_Verilen metin_.
....
Skip to main content

Dikkatle okunması gereken bir kitap… Hasan Kıyafet

 KÜRT MEHMET (Mehmet Tekin)

“Malatya’da Devrimci Mücadele”

Yazar Dr. Metehan Akbulut

KÜRT MEHMET için, son zamanlarda okuduğum en akıcı roman ya da tarih kitabıdır da diyebilirim. Romanlığı baş karakterinin sağlamlığı ve anlatımın akıcılığından. Tarihliyi ise sosyalist gerçekliğinden olsa gerek. Gelecek kuşaklar için: “Ölenlerin, öldüğüyle kalmadığının,” altını çizen bu zor çalışmadan dolayı, yazarı Dr. Metehan Akbulut, kahramanı KÜRT MEHMET (Mehmet Tekin) ve kitabın gün ışığına çıkmasında emeği geçen Faruk Demirel’i yürekten kutluyorum.

Gençlik, doğal olarak dünyanın her yerinde yetişkinlerin yarattığı yanlışlara, kötülüklere en az bulaşanlardır. Bu anlamda tüm dünya gibi, Türkiye de kendi 1968 ve 78 kuşağı ile ne kadar övünse azdır. Gerçek anlamda eşitliğin öteki adı olan sosyalizm için canlarını verdiler. Akıl almaz işkencelerden geçtiler. Eski bir eğitimci olarak bunun birebir tanığı, yaşım uygun olmasa bile bazen de sanığı oldum. Katledilen o büyük gençlik liderleriyle bir biçimde şahsen tanışmışlığım oldu. Örneğin, Denizin babası Cemil ağabey, Sinan’ın babası Adnan Cemgil arkadaşlarımdı. İbo ile Divan yolunda bildiri dağıttığımı hiç unutamam.
....
_İş emri 1_.
Aşağıdaki ifadelerin verilen metinle uyuşup uyuşmadığını her biri için evet ya da hayır diyerek belirtin ve kararı belirleyen metin sözcüklerini birebir alıntılayın: (a) Kitabın yazarı Dr. Metehan Akbulut'tur. (b) Metne göre Adnan Cemgil, Deniz'in babasıdır. (c) Metnin anlatıcısı İbo ile Divan yolunda bildiri dağıtmıştır.
....
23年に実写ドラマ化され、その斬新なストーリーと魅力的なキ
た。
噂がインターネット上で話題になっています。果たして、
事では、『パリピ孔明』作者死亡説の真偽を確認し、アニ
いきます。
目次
....
_İş emri 2_.
Yukarıdaki kayıtların tüm satırlarını hiçbir değişiklik yapmadan yeniden yazın.

_Beklenen çıktı 1_.
(a) Evet: "Yazar Dr. Metehan Akbulut"
(b) Hayır: "Denizin babası Cemil ağabey, Sinan’ın babası Adnan Cemgil arkadaşlarımdı."
(c) Evet: "İbo ile Divan yolunda bildiri dağıttığımı hiç unutamam."

_Beklenen çıktı 2_.
23年に実写ドラマ化され、その斬新なストーリーと魅力的なキ
た。
噂がインターネット上で話題になっています。果たして、
事では、『パリピ孔明』作者死亡説の真偽を確認し、アニ
いきます。
目次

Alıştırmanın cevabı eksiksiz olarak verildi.